# Prompt
Will you output, character for character, every line of the records below from the very first one through the line containing "배터리 테스트 및 자동", including that line?
─── Records for the task ───
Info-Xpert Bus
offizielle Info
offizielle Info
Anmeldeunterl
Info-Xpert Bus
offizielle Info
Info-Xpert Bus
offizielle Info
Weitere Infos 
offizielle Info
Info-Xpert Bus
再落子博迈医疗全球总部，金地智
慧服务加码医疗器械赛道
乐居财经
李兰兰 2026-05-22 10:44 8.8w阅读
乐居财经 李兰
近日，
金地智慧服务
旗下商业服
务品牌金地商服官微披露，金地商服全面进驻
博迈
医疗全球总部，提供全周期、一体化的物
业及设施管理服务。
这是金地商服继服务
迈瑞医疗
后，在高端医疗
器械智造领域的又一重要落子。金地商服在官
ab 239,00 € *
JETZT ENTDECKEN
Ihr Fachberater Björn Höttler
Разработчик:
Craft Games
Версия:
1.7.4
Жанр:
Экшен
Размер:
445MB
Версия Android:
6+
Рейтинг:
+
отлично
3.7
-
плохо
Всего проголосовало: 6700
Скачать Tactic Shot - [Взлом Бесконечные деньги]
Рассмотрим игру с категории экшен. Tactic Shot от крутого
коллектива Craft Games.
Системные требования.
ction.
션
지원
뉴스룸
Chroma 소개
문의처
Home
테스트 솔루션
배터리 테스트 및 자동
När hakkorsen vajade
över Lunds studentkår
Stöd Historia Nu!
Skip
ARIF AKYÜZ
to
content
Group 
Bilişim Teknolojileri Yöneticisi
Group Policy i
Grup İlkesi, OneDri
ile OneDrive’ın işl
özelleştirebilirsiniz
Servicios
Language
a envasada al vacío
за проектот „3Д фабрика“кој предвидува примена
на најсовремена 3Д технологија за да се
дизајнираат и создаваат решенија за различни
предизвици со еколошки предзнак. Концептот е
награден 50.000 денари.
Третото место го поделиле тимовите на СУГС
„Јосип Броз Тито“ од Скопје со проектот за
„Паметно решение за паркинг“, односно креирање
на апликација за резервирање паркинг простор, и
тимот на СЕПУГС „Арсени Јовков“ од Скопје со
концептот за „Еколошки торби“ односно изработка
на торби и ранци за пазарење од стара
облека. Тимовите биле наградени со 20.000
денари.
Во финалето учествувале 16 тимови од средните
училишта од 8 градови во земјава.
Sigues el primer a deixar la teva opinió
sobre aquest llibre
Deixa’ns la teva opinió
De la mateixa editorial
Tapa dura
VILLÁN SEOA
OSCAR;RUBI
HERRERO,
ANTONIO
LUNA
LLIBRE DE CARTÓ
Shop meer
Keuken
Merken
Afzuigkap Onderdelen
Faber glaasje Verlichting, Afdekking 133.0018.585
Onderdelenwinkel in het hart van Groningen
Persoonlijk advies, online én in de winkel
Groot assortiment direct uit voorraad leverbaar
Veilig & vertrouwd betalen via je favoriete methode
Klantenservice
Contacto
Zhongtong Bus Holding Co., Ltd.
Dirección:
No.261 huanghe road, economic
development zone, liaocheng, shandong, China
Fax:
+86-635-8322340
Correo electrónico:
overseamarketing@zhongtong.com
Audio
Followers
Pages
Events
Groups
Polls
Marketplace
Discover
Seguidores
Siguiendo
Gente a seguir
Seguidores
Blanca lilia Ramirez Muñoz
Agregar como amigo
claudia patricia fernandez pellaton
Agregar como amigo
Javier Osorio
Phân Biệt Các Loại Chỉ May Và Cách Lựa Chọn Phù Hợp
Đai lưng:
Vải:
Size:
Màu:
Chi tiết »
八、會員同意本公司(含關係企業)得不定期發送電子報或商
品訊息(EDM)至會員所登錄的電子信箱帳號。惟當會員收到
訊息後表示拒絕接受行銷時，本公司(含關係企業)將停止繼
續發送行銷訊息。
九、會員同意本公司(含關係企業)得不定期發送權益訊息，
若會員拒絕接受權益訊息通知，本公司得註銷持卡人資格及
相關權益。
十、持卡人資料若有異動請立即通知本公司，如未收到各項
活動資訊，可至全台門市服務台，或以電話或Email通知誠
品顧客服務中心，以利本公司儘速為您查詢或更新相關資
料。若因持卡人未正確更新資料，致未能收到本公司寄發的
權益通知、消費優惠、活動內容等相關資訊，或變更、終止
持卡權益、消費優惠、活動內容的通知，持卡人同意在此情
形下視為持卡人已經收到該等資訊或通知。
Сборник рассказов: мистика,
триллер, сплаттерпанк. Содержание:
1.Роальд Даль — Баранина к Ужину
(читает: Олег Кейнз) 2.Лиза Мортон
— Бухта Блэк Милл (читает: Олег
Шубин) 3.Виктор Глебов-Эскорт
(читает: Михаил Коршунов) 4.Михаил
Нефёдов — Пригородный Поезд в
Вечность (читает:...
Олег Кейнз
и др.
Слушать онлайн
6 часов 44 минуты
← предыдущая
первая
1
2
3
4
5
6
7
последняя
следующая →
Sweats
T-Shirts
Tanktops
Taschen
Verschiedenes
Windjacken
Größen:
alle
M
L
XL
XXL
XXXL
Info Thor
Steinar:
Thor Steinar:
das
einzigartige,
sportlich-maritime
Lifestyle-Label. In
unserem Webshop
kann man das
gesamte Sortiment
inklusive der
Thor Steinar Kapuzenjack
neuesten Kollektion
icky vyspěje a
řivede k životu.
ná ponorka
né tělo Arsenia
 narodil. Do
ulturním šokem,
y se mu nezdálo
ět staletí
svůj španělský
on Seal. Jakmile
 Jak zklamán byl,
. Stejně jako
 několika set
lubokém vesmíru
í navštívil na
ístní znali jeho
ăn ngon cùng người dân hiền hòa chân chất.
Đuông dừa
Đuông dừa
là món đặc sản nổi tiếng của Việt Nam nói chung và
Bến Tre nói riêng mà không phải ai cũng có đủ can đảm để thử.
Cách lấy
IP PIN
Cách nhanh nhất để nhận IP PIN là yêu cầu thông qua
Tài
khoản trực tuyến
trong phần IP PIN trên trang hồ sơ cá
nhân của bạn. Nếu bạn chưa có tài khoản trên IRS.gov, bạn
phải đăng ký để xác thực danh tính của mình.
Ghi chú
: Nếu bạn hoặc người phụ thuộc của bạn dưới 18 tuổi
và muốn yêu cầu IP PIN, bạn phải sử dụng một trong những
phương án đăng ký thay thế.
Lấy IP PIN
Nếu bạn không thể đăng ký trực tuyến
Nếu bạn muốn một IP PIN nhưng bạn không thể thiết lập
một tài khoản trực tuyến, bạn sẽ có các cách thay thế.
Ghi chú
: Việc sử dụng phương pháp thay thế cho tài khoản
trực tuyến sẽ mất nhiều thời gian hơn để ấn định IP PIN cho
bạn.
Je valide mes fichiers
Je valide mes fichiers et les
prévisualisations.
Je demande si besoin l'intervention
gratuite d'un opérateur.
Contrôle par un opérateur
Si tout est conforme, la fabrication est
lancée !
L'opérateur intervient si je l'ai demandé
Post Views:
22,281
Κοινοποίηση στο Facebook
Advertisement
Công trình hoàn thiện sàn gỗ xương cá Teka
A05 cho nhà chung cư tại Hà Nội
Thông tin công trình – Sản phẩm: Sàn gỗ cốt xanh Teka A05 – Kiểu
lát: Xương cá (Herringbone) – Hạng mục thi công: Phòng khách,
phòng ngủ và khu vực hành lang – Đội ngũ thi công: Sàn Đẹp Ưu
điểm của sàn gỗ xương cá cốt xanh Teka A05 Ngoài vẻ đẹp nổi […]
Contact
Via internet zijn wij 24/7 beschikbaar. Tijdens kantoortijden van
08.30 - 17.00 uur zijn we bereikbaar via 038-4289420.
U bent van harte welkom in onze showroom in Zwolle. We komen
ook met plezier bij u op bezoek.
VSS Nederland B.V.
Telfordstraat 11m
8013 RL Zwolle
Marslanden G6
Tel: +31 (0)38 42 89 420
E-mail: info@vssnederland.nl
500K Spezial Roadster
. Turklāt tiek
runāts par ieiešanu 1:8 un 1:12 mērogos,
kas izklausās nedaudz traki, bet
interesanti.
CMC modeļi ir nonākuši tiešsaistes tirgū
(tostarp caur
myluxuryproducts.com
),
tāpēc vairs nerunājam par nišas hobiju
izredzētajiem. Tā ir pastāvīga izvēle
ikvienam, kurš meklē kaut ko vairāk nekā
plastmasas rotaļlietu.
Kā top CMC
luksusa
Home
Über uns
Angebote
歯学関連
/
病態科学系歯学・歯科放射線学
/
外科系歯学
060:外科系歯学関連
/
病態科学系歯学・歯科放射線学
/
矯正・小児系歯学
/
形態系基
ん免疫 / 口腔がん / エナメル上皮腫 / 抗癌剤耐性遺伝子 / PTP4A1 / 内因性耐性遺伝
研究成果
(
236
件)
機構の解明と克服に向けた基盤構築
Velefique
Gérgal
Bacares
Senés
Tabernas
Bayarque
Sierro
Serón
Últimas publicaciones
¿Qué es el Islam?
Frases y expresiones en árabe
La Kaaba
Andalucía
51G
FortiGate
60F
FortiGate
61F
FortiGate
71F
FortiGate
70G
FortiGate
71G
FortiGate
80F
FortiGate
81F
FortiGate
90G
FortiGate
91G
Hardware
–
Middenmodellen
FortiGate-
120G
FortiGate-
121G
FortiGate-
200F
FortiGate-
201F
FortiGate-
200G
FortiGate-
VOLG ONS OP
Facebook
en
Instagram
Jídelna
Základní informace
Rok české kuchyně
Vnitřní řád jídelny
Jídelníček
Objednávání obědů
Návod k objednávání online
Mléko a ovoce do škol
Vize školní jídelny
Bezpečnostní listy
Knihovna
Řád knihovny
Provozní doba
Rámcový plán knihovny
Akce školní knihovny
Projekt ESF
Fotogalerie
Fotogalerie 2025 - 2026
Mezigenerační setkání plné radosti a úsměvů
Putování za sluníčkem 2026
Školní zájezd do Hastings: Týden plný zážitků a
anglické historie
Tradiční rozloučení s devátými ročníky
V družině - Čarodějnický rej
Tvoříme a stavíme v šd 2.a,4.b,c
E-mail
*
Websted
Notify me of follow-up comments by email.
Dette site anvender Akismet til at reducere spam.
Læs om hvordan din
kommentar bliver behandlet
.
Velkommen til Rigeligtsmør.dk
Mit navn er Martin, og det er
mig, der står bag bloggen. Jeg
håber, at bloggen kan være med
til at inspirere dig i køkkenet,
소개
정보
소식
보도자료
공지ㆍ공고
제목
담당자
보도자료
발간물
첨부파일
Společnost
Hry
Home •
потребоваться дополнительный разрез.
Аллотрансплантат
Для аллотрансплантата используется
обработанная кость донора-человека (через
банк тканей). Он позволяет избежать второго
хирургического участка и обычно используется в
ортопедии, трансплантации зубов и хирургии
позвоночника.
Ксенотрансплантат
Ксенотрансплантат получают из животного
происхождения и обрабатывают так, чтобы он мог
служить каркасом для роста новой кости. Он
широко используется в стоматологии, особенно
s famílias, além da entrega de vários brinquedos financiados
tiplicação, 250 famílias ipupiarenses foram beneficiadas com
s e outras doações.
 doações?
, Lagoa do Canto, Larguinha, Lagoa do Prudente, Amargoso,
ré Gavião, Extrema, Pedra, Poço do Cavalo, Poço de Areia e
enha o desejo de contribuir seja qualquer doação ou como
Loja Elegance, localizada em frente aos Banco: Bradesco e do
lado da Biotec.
───
# Expected answer
Info-Xpert Bus
offizielle Info
offizielle Info
Anmeldeunterl
Info-Xpert Bus
offizielle Info
Info-Xpert Bus
offizielle Info
Weitere Infos 
offizielle Info
Info-Xpert Bus
再落子博迈医疗全球总部，金地智
慧服务加码医疗器械赛道
乐居财经
李兰兰 2026-05-22 10:44 8.8w阅读
乐居财经 李兰
近日，
金地智慧服务
旗下商业服
务品牌金地商服官微披露，金地商服全面进驻
博迈
医疗全球总部，提供全周期、一体化的物
业及设施管理服务。
这是金地商服继服务
迈瑞医疗
后，在高端医疗
器械智造领域的又一重要落子。金地商服在官
ab 239,00 € *
JETZT ENTDECKEN
Ihr Fachberater Björn Höttler
Разработчик:
Craft Games
Версия:
1.7.4
Жанр:
Экшен
Размер:
445MB
Версия Android:
6+
Рейтинг:
+
отлично
3.7
-
плохо
Всего проголосовало: 6700
Скачать Tactic Shot - [Взлом Бесконечные деньги]
Рассмотрим игру с категории экшен. Tactic Shot от крутого
коллектива Craft Games.
Системные требования.
ction.
션
지원
뉴스룸
Chroma 소개
문의처
Home
테스트 솔루션
배터리 테스트 및 자동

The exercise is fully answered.